Cinefilia: "Gran Torino" (2008)

O filme começa com um funeral e acaba com a leitura de um testamento. Os defuntos é que são diferentes. Este herói da Guerra da Coreia (1950 – 1953) e ex-reformado da fábrica de automóveis Ford, onde colaborou na construção do Gran Torino de 1972 que possui, é fascinante pela integridade e rudeza que emana. Numa altura em que toda a gente se preocupa com o índice de simpatia, ainda que falsa, e o nível de popularidade, ainda que hipócrita, não deixa de ser entusiasmante alguém que doesn’t give a shit!, não faz cínicos fretes é frontal e intolerante. Tudo predicados malvistos da contemporaneidade plástica.

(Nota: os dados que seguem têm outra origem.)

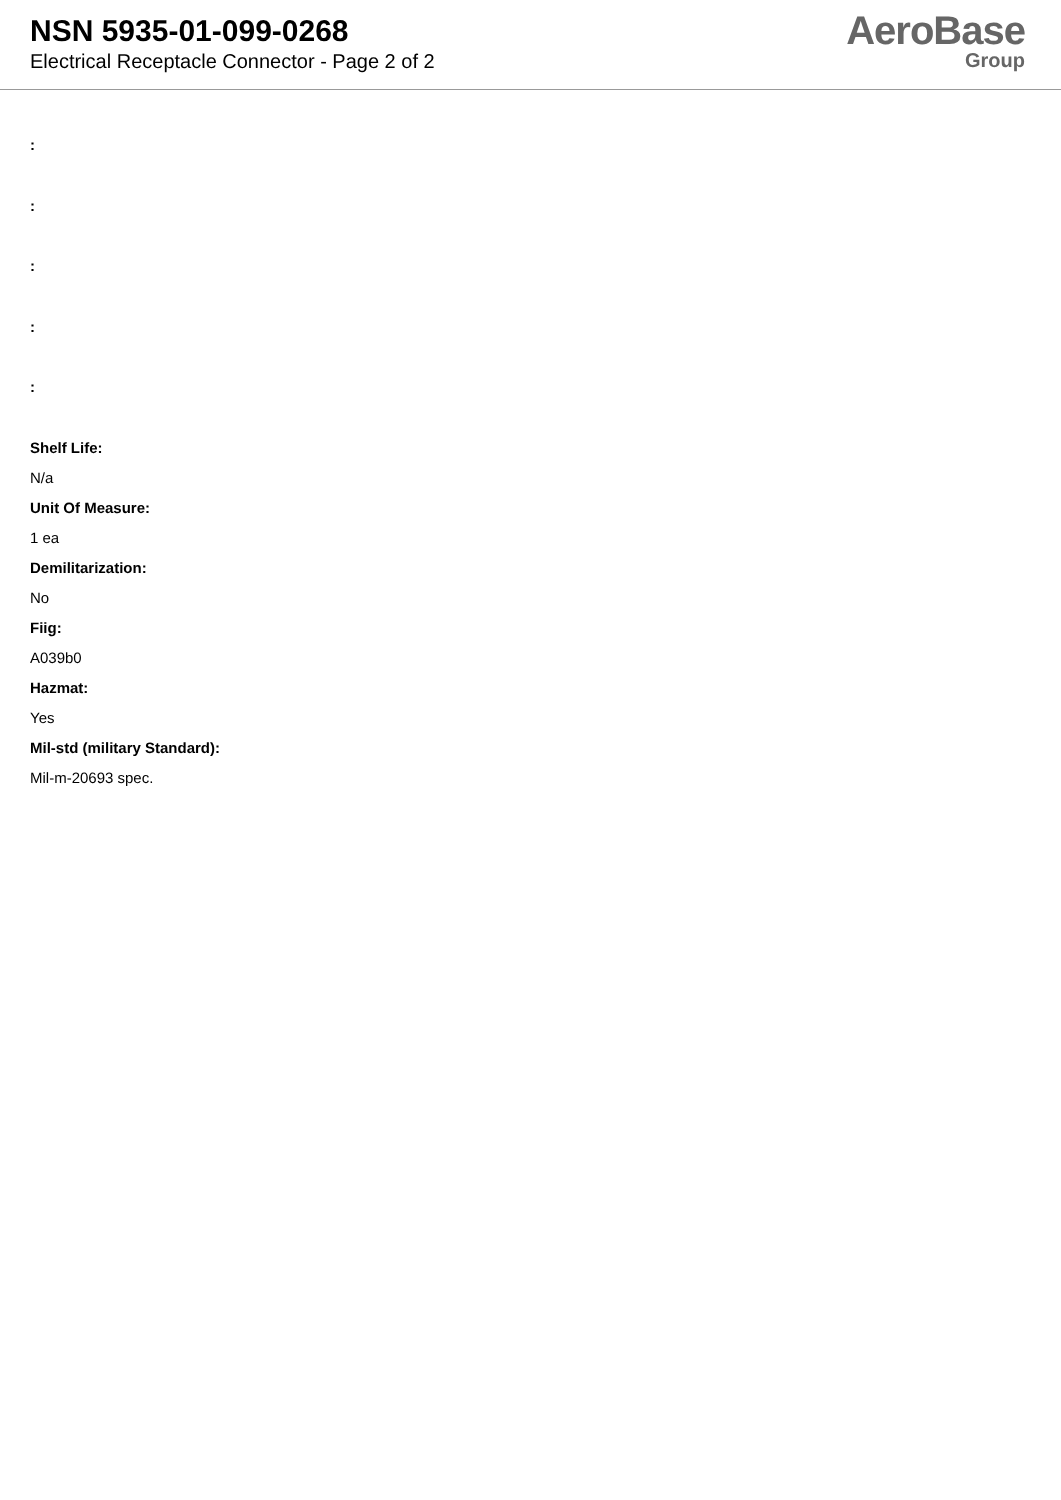NSN 5935-01-099-0268
Electrical Receptacle Connector - Page 2 of 2
AeroBase
Group
:
:
:
:
:
Shelf Life:
N/a
Unit Of Measure:
1 ea
Demilitarization:
No
Fiig:
A039b0
Hazmat:
Yes
Mil-std (military Standard):
Mil-m-20693 spec.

Walt Kowalski (Clint Eastwood) não é sociável é racista, mas é autêntico. Já se sabe, numa época em que todos se esforçam para serem sociáveis, populares, estimados e bem-vistos, a oferta é grande e a procura rareia, logo baixam os preços: carácter, autenticidade, integridade, lisura de processos, seriedade e orgulho. O facto de ter sido condecorado pelo feito de ter morto um jovem inimigo que se rendia durante a conflito coreano, embora os factos não estejam directamente relacionados, persegui-o para sempre. Isso explica a forte relação com o jovem Thao. Ao contrário de William Munny, Walt Kowalski vinga-se duma forma não marcialista. Gran Torino (2008), realizado por Clint Eastwood, é também uma alegoria à integração do povo montanhoso da China, Vietname, Laos e Tailândia, os Hmong, no melting pot.